Legrand laughed. ‘Anna hasn’t got a mental problem. Many of the most talented people have sometimes suffered from temporary loss of inspiration. Even Rachmaninov, the great composer, found his creativity blocked and had to be hypnotized in order to create his greatest works.’

‘Thank you, Dr. Legrand,’ Anna said, smiling. ‘But your analogy does me far too much credit. I’m no Rachmaninov.’

‘Please, call me Edouard. But I’m sure you are very talented.’ He paused. ‘However, if it’s interesting characters you’re looking for, with a taste of the mysterious and the gothic, there I may be able to help you.’

‘Dr. Legrand is director of the Institut Legrand,’ said Madame Chabrol, a music teacher from Cannes.

‘The Institut Legrand?’ asked Anna.

‘A psychiatric hospital,’ Angélique filled in.

‘Just a small private establishment,’ Legrand said. ‘Not far from here, outside Limoux.’

 

‘Edouard, are you referring to that strange man you once told me about?’ Angélique asked.

He nodded. ‘One of our most curious and fascinating patients. He’s been with us for about five years now. His name is Rheinfeld, Klaus Rheinfeld.’

‘His name sounds like Renfield, from the Dracula story,’ Anna commented.

‘That’s quite apt, although I haven’t yet observed him eating flies,’ Legrand replied, and everyone laughed. ‘But certainly he’s an interesting case. He’s a religious maniac. He was found not far from here, in a village, by a priest. He self-mutilates–his body’s covered in scars. He raves about demons and angels, convinced he’s in Hell–or sometimes in Heaven. He continually recites Latin phrases, and is obsessed with meaningless series of numbers and letters. He scrawls them all over the walls of his ce-…his room.’

‘Why do you allow him to have a pen, Dr. Legrand?’ asked Madame Chabrol. ‘Could that not be dangerous?’

‘We don’t, any longer,’ he said. ‘He writes them in his own blood, urine and faeces.’

Everyone around the table looked shocked and disgusted, except Anna. ‘He sounds terribly unhappy,’ she said.

Legrand nodded. ‘Yes, I believe he probably is,’ he agreed.

‘But why would anyone want to…mutilate themselves, Edouard?’ asked Angélique, wrinkling her nose. ‘Such an awful thing to do.’

‘Rheinfeld displays stereotypic behaviour,’ Legrand replied. ‘That is to say, he suffers from what we call an obsessive-compulsive disorder. It can be triggered by chronic stress and frustration. In his case, we think that the mental disorder was caused by his years of fruitless searching for something.’

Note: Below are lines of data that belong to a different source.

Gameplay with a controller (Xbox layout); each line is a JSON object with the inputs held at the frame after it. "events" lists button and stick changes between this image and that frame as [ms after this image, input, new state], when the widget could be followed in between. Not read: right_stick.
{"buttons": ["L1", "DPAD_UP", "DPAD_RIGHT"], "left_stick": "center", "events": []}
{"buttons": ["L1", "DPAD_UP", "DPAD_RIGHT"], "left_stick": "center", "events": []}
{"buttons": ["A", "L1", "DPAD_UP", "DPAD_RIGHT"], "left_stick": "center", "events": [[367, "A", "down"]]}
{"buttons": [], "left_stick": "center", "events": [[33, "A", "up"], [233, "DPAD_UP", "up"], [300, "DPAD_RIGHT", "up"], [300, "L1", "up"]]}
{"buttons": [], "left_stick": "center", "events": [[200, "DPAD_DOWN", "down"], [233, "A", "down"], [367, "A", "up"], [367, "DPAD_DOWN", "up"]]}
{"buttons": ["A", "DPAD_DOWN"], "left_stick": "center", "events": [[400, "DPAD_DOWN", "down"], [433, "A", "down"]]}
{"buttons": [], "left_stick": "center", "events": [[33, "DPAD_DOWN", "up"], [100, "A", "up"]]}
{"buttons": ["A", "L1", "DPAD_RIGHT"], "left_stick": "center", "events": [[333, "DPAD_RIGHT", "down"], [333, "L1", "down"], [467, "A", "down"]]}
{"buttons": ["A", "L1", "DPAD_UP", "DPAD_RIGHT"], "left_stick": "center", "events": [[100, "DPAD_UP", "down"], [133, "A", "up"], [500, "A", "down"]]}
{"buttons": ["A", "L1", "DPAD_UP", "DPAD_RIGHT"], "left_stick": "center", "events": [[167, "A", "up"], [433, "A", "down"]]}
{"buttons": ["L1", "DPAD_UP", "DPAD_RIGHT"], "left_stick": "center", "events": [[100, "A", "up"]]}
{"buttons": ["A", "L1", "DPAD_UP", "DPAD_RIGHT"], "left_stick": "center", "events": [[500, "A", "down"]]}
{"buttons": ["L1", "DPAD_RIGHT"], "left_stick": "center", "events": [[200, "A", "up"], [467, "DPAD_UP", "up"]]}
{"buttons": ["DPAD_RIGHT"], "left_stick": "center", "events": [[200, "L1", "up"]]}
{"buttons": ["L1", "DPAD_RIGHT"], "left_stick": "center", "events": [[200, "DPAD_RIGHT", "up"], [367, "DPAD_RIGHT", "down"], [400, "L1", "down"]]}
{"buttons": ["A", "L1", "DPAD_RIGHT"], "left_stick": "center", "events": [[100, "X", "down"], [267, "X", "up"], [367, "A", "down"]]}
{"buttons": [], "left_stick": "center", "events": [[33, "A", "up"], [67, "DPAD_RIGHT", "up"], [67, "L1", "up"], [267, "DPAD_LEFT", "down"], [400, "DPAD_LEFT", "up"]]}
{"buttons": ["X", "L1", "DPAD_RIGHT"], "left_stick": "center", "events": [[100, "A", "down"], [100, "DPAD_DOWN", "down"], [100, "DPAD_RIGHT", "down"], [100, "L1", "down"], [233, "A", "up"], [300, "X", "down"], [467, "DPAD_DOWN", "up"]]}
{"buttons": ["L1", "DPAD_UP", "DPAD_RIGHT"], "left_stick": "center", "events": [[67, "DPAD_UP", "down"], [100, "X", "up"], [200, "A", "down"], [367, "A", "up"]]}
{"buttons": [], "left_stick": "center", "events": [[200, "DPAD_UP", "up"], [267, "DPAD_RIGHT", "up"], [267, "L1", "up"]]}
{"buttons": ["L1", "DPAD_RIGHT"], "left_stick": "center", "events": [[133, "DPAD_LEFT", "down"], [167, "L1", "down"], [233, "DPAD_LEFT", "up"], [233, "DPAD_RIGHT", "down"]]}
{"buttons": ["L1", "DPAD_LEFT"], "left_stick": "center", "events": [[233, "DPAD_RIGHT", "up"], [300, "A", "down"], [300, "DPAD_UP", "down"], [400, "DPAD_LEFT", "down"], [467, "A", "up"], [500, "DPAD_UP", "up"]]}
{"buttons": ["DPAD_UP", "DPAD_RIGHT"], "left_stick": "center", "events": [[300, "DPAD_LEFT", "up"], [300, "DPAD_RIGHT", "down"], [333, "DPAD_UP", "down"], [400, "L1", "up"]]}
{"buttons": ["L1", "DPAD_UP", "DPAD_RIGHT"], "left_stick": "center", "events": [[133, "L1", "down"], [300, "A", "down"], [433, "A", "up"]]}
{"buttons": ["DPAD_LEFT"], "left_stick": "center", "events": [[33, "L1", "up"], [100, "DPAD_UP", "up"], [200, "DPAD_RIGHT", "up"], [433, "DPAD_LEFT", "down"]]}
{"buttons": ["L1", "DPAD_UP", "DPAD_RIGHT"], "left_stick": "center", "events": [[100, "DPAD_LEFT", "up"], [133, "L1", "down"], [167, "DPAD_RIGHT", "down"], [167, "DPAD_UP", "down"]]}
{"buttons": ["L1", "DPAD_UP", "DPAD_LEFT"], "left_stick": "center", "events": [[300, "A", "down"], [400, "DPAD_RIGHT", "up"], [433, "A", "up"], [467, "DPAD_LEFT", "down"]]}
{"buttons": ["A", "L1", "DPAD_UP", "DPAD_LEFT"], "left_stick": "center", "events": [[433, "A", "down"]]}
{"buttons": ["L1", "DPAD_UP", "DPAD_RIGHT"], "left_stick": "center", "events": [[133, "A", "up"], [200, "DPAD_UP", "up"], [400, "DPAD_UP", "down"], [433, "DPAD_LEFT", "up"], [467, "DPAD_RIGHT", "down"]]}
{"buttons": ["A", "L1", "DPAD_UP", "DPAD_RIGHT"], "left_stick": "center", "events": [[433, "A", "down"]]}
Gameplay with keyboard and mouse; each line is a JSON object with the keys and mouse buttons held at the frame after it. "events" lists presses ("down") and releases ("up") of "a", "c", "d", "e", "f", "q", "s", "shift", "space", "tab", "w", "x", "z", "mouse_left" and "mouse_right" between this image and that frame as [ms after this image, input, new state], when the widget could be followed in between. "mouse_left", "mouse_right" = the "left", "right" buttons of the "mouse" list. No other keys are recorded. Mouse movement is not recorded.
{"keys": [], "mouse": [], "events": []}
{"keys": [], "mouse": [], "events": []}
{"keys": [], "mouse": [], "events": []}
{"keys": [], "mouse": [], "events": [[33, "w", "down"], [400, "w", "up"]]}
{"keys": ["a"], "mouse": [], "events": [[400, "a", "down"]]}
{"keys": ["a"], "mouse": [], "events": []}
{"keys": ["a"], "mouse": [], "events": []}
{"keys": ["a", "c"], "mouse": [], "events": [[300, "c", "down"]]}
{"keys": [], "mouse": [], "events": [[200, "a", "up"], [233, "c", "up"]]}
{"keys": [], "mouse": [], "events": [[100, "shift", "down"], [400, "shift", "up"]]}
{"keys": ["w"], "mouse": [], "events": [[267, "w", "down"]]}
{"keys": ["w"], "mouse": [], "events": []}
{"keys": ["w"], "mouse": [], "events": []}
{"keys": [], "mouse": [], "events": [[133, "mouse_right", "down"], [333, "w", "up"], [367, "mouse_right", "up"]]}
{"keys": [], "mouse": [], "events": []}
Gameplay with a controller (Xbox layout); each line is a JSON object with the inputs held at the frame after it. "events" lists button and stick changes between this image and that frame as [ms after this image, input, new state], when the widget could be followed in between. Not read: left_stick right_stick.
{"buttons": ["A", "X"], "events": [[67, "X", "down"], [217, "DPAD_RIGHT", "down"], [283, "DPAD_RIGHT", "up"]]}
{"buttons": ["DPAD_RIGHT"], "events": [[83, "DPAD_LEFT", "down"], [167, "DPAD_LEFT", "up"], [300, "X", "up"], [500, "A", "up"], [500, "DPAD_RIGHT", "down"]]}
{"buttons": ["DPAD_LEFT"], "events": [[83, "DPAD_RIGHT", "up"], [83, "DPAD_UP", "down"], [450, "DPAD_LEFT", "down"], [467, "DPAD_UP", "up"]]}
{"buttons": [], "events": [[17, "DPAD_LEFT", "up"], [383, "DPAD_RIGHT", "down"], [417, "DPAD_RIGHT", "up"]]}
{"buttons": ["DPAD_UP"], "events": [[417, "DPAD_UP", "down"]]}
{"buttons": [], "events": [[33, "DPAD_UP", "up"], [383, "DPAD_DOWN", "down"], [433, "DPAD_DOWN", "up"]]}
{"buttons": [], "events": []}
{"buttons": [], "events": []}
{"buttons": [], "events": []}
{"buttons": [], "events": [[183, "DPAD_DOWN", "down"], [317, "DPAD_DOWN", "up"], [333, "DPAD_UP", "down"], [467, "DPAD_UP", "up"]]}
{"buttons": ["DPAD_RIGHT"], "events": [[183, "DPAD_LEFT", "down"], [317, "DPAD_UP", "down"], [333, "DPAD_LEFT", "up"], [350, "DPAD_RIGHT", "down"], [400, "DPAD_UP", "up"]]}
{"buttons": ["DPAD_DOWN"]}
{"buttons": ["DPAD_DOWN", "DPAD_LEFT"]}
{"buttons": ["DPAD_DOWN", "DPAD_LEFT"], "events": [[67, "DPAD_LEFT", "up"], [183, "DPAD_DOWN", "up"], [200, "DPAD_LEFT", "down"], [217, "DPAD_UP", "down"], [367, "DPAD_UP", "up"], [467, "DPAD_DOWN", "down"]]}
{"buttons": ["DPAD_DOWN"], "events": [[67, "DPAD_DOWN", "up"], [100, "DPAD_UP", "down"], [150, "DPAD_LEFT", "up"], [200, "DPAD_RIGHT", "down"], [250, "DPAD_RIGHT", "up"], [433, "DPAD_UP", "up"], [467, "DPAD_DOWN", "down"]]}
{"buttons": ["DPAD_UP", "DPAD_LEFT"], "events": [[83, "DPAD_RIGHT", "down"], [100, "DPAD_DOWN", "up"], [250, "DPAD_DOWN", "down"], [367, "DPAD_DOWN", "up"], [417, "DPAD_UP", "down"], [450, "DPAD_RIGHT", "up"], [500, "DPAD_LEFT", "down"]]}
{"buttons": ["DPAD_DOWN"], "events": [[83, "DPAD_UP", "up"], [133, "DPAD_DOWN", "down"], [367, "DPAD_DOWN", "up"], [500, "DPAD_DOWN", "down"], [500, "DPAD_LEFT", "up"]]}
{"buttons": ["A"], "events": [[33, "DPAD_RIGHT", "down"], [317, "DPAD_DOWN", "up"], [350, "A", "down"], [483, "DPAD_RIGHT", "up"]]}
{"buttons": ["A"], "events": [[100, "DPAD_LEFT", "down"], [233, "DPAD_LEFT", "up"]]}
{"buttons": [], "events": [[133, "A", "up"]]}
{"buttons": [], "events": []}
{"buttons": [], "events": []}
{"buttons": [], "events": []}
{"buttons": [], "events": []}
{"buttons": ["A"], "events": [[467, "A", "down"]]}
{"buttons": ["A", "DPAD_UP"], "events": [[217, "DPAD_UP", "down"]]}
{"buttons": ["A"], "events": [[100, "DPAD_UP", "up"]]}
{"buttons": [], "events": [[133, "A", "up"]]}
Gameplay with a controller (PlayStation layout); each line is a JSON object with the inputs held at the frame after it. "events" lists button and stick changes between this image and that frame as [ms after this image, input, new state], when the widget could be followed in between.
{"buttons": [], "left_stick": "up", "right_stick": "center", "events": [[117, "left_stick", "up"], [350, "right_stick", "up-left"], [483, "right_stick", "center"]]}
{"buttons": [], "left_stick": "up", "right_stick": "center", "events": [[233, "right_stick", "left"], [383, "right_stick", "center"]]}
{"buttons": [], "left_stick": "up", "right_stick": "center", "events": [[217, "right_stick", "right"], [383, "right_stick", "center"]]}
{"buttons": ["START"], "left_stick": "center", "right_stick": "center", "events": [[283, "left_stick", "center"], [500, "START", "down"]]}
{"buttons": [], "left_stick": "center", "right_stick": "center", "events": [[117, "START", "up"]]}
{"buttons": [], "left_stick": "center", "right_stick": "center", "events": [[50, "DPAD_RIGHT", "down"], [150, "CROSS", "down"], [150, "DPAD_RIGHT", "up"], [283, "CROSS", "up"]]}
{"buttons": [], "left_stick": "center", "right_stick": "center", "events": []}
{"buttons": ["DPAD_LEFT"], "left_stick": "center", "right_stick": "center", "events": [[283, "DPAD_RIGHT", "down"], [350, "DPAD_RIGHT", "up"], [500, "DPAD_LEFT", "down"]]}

‘What was he searching for?’ Anna asked.

Legrand shrugged. ‘We don’t really know for sure. He seems to believe he was on some form of quest for buried treasure, lost secrets, that sort of thing. It’s a common mania among the mentally ill.’ He smiled. ‘We’ve had a number of other intrepid treasure hunters in our care over the years. As well as our share of Jesus Christs, Napoleon Buonapartes and Adolf Hitlers. I’m afraid they’re often not very imaginative in their choice of delusions.’

‘A lost treasure,’ Anna said, half to herself. ‘And you say he was found not far from here…’ Her voice trailed off in reflection.

‘Can nothing be done to help him, Edouard?’ asked Angélique.

Legrand shook his head. ‘We’ve tried. When he first came to us, he received psychoanalysis and occupational therapy. For the first few months he appeared to respond to treatment. He was given a notebook to record his dreams. But then we discovered that he was filling its pages with insane babble. Over a period of time, his mental state deteriorated and he began to self-mutilate again. We had to take away his writing implements and increase his medication. Since then, I’m afraid to say, he’s descended deeper and deeper into what I can only describe as madness.’

‘What a terrible pity,’ Anna breathed.

Legrand turned to her with a charming smile. ‘In any case you would be more than welcome to have a tour of our little establishment, Anna. And if it could help you gain inspiration for your book, I could arrange for you to meet Rheinfeld in person–under supervision of course. Nobody ever comes to see him. You never know, it might do him good to have a visitor.’